JawaPos.com - Ekspor produk lokal bikinan Indonesia baik yang level manufaktur hingga kelas padat karya oleh Usaha Mikro Kecil dan Menengah (UMKM), terus didorong pemerintah dengan berbagai cara. Dari segi kualitas, sejatinya setiap produk bikinan lokal nggak kalah dengan produk luar.
Misalnya yang dilakukan oleh Direktorat Kuliner Kriya Desain dan Fesyen, Deputi Bidang Ekonomi Digital dan Produk Kreatif Kementerian Pariwisata dan Ekonomi Kreatif / Badan Pariwisata dan Ekonomi Kreatif (Kemenparekraf/Baparekraf) melalui rangkaian pelaksanaan Pameran Apresiasi Kreasi Indonesia (AKI) 2024.
Rangkaian Pameran Apresiasi Kreasi Indonesia (AKI) 2024 total akan diselenggarakan di 12 kota, dengan jadwal sebagai berikut; Bekasi (31 Mei – 2 Juni), Singkawang (31 Mei – 2 Juni), Serang (7-9 Juni), Ternate (7-9 Juni), Denpasar (14-16 Juni), Blitar (21-23 Juni), Palu (28 Juni 1- Juli), Toba (5-7 Juli), Magelang (12-14 Juli), Tanjung Pinang (2-4 Agustus), Labuan Bajo (9-11 Agustus) dan ditutup di Merauke (9-11 Agustus).
Pameran ini adalah tahapan setelah fase Bootcamp yang akan diikuti oleh 410 jenama UMKM peserta fase Bootcamp di 12 kota. Apresiasi Kreasi Indonesia disebut merupakan salah satu upaya untuk mengembangkan ekonomi kreatif di Indonesia.
Melalui pameran ini, Kemenparekraf berupaya meningkatkan jejaring dan kolaborasi antar pelaku industri kreatif, menginspirasi generasi muda, dan mempromosikan produk kreatif lokal agar dapat bersaing di pasar global. Goals-nya adalah ekspor produk lokal.
Menparekraf Sandiaga Salahuddin Uno menyebut, pemerintah menargetkan kontribusi sektor ekonomi kreatif khususnya dari sisi ekspor dapat mencapai USD 25 hingga USD 28 miliar di tahun ini demi mendorong terciptanya peluang usaha dan penciptaan lapangan kerja bagi masyarakat.
"Nilai tambah ekonomi kreatif (tahun) 2023 telah menembus Rp 1.415 triliun, di atas target Rp 1.300 triliun. Tapi kita punya PR (pekerjaan rumah) di nilai ekspor ekonomi kreatif dimana ini peluangnya lebih besar sebetulnya," kata Sandiaga di sela-sela rangkaian acara AKI 2024.
Pameran AKI 2024 sendiri memiliki beberapa tujuan utama. Pertama, meningkatkan visibilitas dan apresiasi terhadap produk kreatif lokal melalui berbagai media. Dengan memperluas publikasi dan promosi, diharapkan produk-produk kreatif lokal dapat dikenal lebih luas oleh masyarakat.

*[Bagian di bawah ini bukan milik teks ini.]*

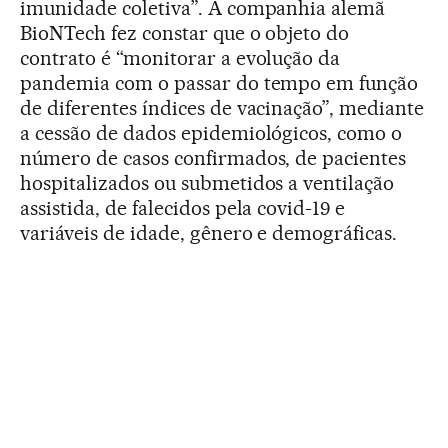
imunidade coletiva”. A companhia alemã
BioNTech fez constar que o objeto do
contrato é “monitorar a evolução da
pandemia com o passar do tempo em função
de diferentes índices de vacinação”, mediante
a cessão de dados epidemiológicos, como o
número de casos confirmados, de pacientes
hospitalizados ou submetidos a ventilação
assistida, de falecidos pela covid-19 e
variáveis de idade, gênero e demográficas.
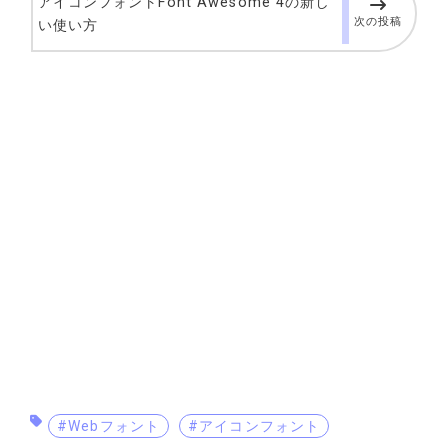
アイコンフォントFont Awesome 4の新し
次の投稿
い使い方
#Webフォント
#アイコンフォント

Kemudian, acara tersebut juga memfasilitasi kolaborasi antara pelaku industri kreatif dengan berbagai pihak, termasuk pemerintah, swasta, dan komunitas kreatif. Hal ini diharapkan dapat menciptakan jejaring yang kuat dan mendukung pertumbuhan industri kreatif di Indonesia.
Tak lupa juga, AKI 2024 diharapkan bisa menginspirasi dan mendorong generasi muda untuk berinovasi dan terlibat dalam ekonomi kreatif. Dengan memberikan contoh sukses dan ruang untuk berkreasi, pameran ini diharapkan dapat menjadi sumber motivasi bagi para pemuda.
Terakhir adalah pelaku industri padat karya tadi bisa mendorong penguatan ekonomi nasional melalui peningkatan kapasitas pelaku ekonomi kreatif dan perluasan akses pasar.
Pameran AKI 2024 akan dimeriahkan oleh berbagai kegiatan menarik. Pertunjukan musik akan menjadi salah satu daya tarik utama pameran ini, dengan penampilan musisi terkenal seperti Nadhif Basalamah di Bekasi, Petra Sihombing di Denpasar, dan Ronny Parulian di Toba.
Selain itu, pameran ini juga akan menampilkan fashion show dan live cooking yang akan memperlihatkan kekayaan kuliner dan fashion Indonesia. Diharapkan ada 3000-5000 pengunjung yang hadir di tiap kota.